Heynckes hat Know-how und einen erprobten Führungsstil, keine Frage. Aber die Rezeption seiner Rückkehr steht für eine resignative Gesellschaft, die bitter entschlossen ist, die Zukunft auf jeden Fall zu verschieben. Ach Elektroautos, ach erneuerbare Energien, ach Europa, ach hohes Pressing des Gegners! Alles so kompliziert. Früher brauchte es den ganzen Schnickschnack auch nicht.

Die Restauration

Bei Heynckes bekommt der Traditionalist wieder Boden unter die Füße. Jeden auf der richtigen Position einsetzen! Müller spielen lassen, statt ihn auf die Bank zu setzen! Gerecht sein, aber auch väterlich streng. So wie es auch Wolfgang Schäuble, 75, mit den Griechen war.

Letzteres ist von mir ironisch gemeint, von anderen aber überhaupt nicht.

In beiden Fällen handelt es sich um eine Restauration der Vaterfigur. Es sind beides keine klassisch-autoritären Vaterfiguren, sie haben sich modernisiert und emanzipiert, aber sie haben ihre wertkonservative Welt nie verlassen – und sind deshalb potent geblieben. Das ist die Illusion.

Jupp Heynckes

Es ist bezeichnend, wie der langjährige Finanzminister Schäuble nach seiner Abschiebung in das repräsentative Amt des Bundestagspräsidenten emporgehoben wurde, auch von Linksliberalen, die ihn früher hassten wie die Pest. Wenn einer die Würde des Bundestags gegen die Rechtsextremen unter den AfD-Abgeordneten verteidigen könne, dann Old Schäuble, heißt es jetzt. Früher machte es vielen Angst, dass Schäuble – etwa als Innenminister – auf sie aufpasste. Heute beruhigt es sie.
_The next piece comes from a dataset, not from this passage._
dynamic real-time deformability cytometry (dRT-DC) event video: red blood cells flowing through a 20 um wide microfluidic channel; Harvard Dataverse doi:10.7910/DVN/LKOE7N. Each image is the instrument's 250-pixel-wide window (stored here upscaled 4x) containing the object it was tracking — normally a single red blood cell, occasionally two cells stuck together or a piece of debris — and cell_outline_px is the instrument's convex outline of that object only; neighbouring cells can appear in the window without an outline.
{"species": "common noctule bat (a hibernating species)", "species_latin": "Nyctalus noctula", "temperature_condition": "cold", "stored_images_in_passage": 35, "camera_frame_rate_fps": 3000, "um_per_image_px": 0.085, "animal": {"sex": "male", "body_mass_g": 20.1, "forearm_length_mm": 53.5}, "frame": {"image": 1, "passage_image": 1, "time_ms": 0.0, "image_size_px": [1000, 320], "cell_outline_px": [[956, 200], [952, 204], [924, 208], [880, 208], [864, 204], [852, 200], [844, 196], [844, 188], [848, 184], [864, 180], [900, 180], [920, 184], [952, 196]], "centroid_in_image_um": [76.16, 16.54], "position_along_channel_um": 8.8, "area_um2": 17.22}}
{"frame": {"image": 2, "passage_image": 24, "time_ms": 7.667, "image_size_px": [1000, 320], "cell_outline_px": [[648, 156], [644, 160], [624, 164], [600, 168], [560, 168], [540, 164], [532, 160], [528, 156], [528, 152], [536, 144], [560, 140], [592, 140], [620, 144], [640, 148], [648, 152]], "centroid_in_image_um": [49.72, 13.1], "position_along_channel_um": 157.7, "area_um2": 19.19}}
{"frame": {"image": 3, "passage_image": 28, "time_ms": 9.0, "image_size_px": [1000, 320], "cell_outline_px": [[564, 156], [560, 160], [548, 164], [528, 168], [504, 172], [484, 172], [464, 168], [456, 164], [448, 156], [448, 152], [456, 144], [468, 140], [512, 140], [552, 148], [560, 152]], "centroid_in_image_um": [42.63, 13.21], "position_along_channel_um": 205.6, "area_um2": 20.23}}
Während es für ältere Frauen „They never come back“ heißt, sind 2017 noch mehr alte Männer zurückgekehrt. Etwa Harrison Ford, 75, in der Rolle, die er 1982 im Science-Fiction-Film „Blade Runner“ gespielt hatte. 2020 schwingt er auch wieder als Indiana Jones die Peitsche. Das bedient wohl hauptsächlich die Sehnsucht nach dem Immergleichen und folgt aus der zunehmenden Reduzierung des Kinos auf eingeführte „Marken“. Aber vulgärpsychologisch darf man vermuten, dass der historische Unterschied zwischen den „Blade Runner“-Filmen darin besteht, dass deren apokalyptische Welt einem heute wirklich Angst macht. Da ist es schon sehr beruhigend, dass Väterchen Ford dort 35 Jahre später noch relativ gut erhalten ist.

„Seinfeld“-Erfinder Larry David, 70, ist auch wieder da: nach sechs Jahren mit der preisgekrönten HBO-Serie „Curb Your Enthusiasm“, in der er seinen Alltag zu Kunst macht, nämlich den eines misanthropischen, auf sich selbst fixierten Multimillionärs, der sich alles erlauben kann und das auch tut. David steht in seiner kindischen Bockigkeit aber nicht für die Rückkehr der Vaterfigur, sondern für einen anderen Typus, der mächtig im Kommen ist: den des alten Mannes, der im Kopf ein narzisstisches Kleinkind geblieben ist und jetzt trotzig auf der ganzen Welt herumtrampelt. Diesen alten Mann verkörpert idealtypisch der amerikanische Präsident Donald J. Trump.

Es gibt also den alten Mann der konservativ gewordenen früheren progressiven Gesellschaft. Er soll eine Entwicklung ins Negative aufhalten – selbst wenn das auf Schäuble oder noch einen „Indiana Jones“-Film hinausläuft. Was man hat, hat man. Und es gibt den alten Mann der neuen und reaktionären Rebellen. Er soll das, was die anderen vorangebracht haben, zurückdrehen zu dem, was davor war. Im wirklichen Leben ist es währenddessen so, dass der alte Mann mit Mitte 70 stirbt und die alte Frau übrig bleibt.